Claudete, porém, conta que a escolha de David não foi bem vista na escola onde ele estuda. "Me chamaram, ouvi de um professor que havia gente mais qualificada. Disseram que um menino tão bagunceiro não podia ter sido escolhido, que tinha gente mais boazinha. Mas foi ele. Deus apontou o dedo, e foi ele", lembra.

Borges2

  • Nosso filme tem um pouco de cinema-verdade, porque o cenário não foi criado, é uma feira que ocorre realmente. Nós nos adaptamos a ele, mas tudo que acontece [no filme], inclusive os diálogos de fundo, não é encenado. É real

    Rogério Borges, diretor-assistente de "Command Action"

“Command Action”, cuja estreia mundial será em Cannes, competirá com outros nove filmes de curta ou média-metragem de países como a Suécia, França, Indonésia, Estados Unidos, Romênia e Itália, selecionados dentre uma lista de 1.750 títulos. O júri da Semana da Crítica será presidido pela atriz e diretora israelense Ronit Elkabetz.

Lei Rouanet e rifa
Para rodar o filme, o Coletivo Kino-Olho, responsável pela produção, mobilizou uma equipe de cerca de 20 pessoas. As filmagens ocorreram em três domingos seguidos, começando sempre por volta das 4h30 da manhã e terminando antes do meio-dia. O cenário utilizado foi uma feira livre que acontece todos os domingos no bairro do Cervezão, em Rio Claro.

"Nosso filme tem um pouco de cinema-verdade, porque o cenário não foi criado, é uma feira que ocorre realmente. Nós nos adaptamos a ele, mas tudo que acontece [no filme], inclusive os diálogos de fundo, não é encenado. É real", conta Boges.

O diretor-assistente ressalta ainda que David teve um desempenho perfeito como ator. "Não tivemos que refazer nenhuma cena por conta de problemas com ele. E a atuação dele foi primordial para o sucesso do filme", conta.

David, no entanto, tem uma queixa sobre as filmagens: o horário. "Fora acordar muito cedo, foi bem legal. Mas chegava no fim do dia de gravação, e eu estava muito cansado, querendo dormir", lembra.

Financiamento e projetos
Para rodar “Command Action”, o coletivo de Rio Claro conseguiu o direito de captar R$ 28 mil pela Lei Rouanet, mas só obteve, de fato, R$ 13 mil. Além desse recurso, houve a venda de uma rifa, que arrecadou R$ 1,5 mil. "Esperamos conseguir captar o dinheiro restante. Ainda não pagamos a equipe", diz Borges.

Rogério Borges

  • Eduardo Schiavoni/UOL

    O David tem essa ginga, esse jeito de falar, que é o que estávamos buscando. Ele tem um carisma natural, puxa os olhares e toma conta da câmera

    Rogério Borges, diretor-assistente de "Command Action"

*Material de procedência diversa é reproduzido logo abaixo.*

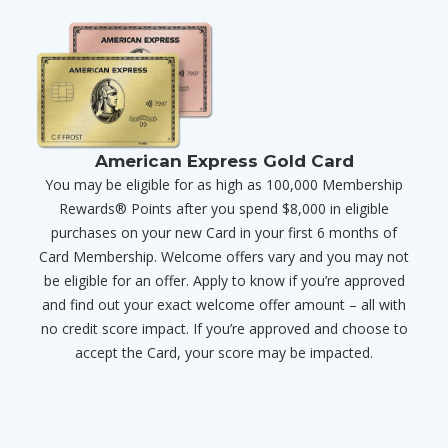
American Express Gold Card
You may be eligible for as high as 100,000 Membership
Rewards® Points after you spend $8,000 in eligible
purchases on your new Card in your first 6 months of
Card Membership. Welcome offers vary and you may not
be eligible for an offer. Apply to know if you’re approved
and find out your exact welcome offer amount – all with
no credit score impact. If you’re approved and choose to
accept the Card, your score may be impacted.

Além de conseguir o dinheiro para pagar a equipe do curta, a expectativa do coletivo quer agora buscar recursos para filmar dois longa-metragens. Ambos estão com projetos já aprovados no governo federal, sendo que o grupo foi autorizado a captar R$ 560 mil para um dos filmes e R$ 360 mil para outra.

"Temos projetos para este ano, estamos lutando para conseguir a captação. Fazer cultura e arte no interior nunca é fácil, mas as coisas estão caminhando e esperamos que, com essa seleção para Cannes, fique mais fácil", diz Borges.